Monitoring of marine biodiversity is being carried out in the form of a series projects (e.g. MEDITS Trawl Survey Programme and Medsudmed) or else in the form of compliance monitoring as per regulatory requirements.

[See also Section 3.2 of this report].

Addressing accidental captures and other fisheries interactions with protected or important biodiversity

Data on by-catch of marine turtles is collected by MCFS. The MCFS is also carrying out a research project on the incidental by-catches of seabirds (part of the EU LIFE+ Garnija Project). Preliminary findings are published.

[See also Section 3.2 of this report].

Policies addressing particular problems, improvement and updating of legislation and effective enforcement

Environmental legislation is currently being reviewed as part of a Better Regulation Initiative.

National policies are generally based on EU regulatory frameworks.

Addressing marine aquaculture and tuna penning effects on biodiversity

Fish farms are required to fulfil and adhere to environmental monitoring programmes as required by development permit conditions.

Existing inshore aquaculture units have been encouraged to relocate at a greater distance from the shore and in deeper waters, to mitigate any environmental impacts.

Malta’s Fisheries Operational Programme (2007-2013) sets as one of its objectives under Priority Axis 2 to reduce the negative impact of aquaculture on the environment.

[See Section on Aquaculture and Fisheries in Section 3.2 of this report]

Development of ecotourism for the marine and coastal environment should be recommended and promoted

It is envisaged that management plans for MPAs would explore ways of catering for the provision of an alternative income to those stakeholders who practice various activities that may be a threat to the conservation of the environment, or else, stakeholders may be directed towards non-consumptive uses, within the MPA. Through the management plans that are expected to be produced for MPAs, Malta should be aiming at achieving sustainable use of the marine environment with the involvement of stakeholders in the management of the areas.

Monitoring of artificial reefs and the adoption of a policy governing scuttling of wrecks or other artificial reefs for the purpose of establishing an ecosystem

Notice to Mariners 67/2004 and 5/2008 provide for the creation of Conservation Areas around Wrecks and Artificial Reefs, for the protection of species and habitats in these areas, through restrictions of use of fishing gears. The Agriculture and Fisheries Regulatory Division (AFRD) and the Malta Maritime Authority (MMA) are the competent authorities for the implementation of these regulations.

Communication, Education and Public Awareness

Several awareness raising activities have been held to promote Malta’s biodiversity. These have included publication of material such as posters, leaflets and documentaries on CDs & DVDs, including workshops and talks on television and local radio stations. Conservation projects are also well publicised.

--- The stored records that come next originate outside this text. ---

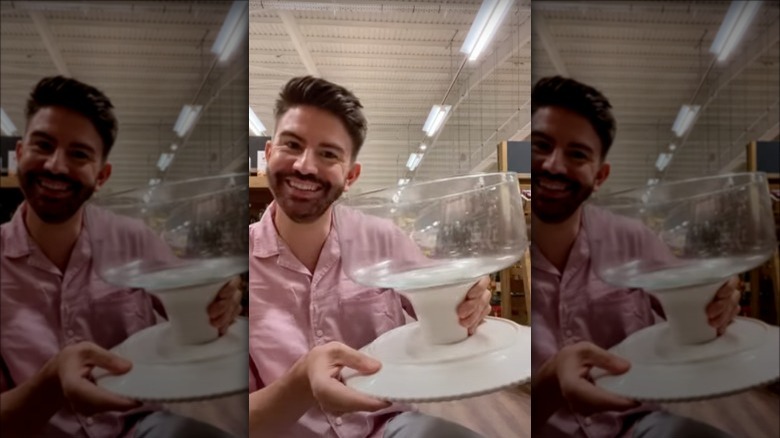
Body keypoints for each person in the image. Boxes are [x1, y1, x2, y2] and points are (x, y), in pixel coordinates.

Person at [248, 76, 492, 438]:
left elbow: (447, 308)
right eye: (292, 145)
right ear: (268, 154)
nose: (305, 166)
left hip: (389, 427)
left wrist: (469, 300)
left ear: (351, 175)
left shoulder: (383, 240)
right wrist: (301, 382)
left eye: (328, 154)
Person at [0, 76, 243, 438]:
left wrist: (221, 297)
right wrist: (52, 380)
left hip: (140, 427)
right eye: (43, 145)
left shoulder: (133, 239)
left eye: (78, 154)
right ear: (19, 155)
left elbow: (198, 301)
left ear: (102, 175)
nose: (55, 165)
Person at [529, 76, 742, 438]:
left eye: (577, 154)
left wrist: (717, 300)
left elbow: (695, 311)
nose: (553, 165)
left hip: (638, 425)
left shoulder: (633, 239)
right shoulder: (499, 256)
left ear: (600, 176)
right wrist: (550, 381)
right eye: (540, 145)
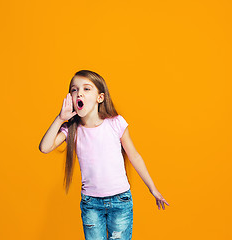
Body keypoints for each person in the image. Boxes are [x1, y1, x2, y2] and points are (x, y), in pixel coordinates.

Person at [39, 70, 169, 240]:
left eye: (86, 89)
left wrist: (153, 189)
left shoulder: (116, 123)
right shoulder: (72, 129)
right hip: (91, 204)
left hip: (120, 201)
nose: (79, 93)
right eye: (74, 90)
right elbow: (45, 147)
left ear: (100, 98)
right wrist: (59, 118)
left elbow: (134, 156)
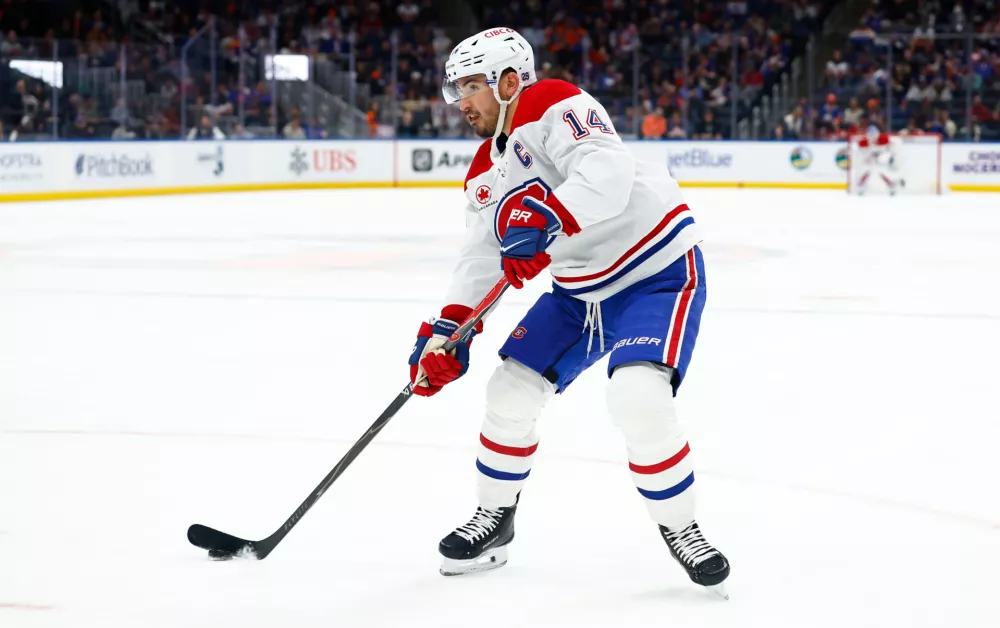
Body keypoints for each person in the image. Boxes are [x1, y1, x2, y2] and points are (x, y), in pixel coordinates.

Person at [408, 27, 730, 597]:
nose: (461, 102)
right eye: (455, 89)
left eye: (471, 87)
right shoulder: (484, 169)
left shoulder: (551, 100)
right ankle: (495, 520)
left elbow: (607, 172)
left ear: (510, 82)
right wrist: (448, 333)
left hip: (656, 271)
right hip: (580, 292)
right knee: (508, 393)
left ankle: (684, 528)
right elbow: (481, 255)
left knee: (637, 396)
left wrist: (547, 219)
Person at [853, 127, 904, 195]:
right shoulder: (863, 141)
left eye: (874, 137)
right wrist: (866, 157)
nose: (873, 140)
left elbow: (892, 146)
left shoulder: (884, 138)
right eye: (871, 138)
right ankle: (861, 185)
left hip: (883, 158)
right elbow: (856, 149)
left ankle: (892, 183)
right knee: (869, 170)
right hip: (871, 159)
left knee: (882, 170)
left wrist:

Participation by environment protection officers of the Ecosystems Management Unit (MEPA) in various local TV programmes also contributed to raising public awareness with regard to the need and functioning of MPAs.

A CEPA initiative has been undertaken by the University of Malta in the MPA at Rdum Majjiesa to Ras ir-Raheb to establish the status of the environment.

[See also responses to Goal 3.5 of the PoW on Protected Areas]

Malta’s National Tourism Plan integrates the action “We will increase tourists’ and locals’ awareness about the fragility of our marine environments” (As from June 2007 and beyond). A number of CEPA activities have been undertaken to this end.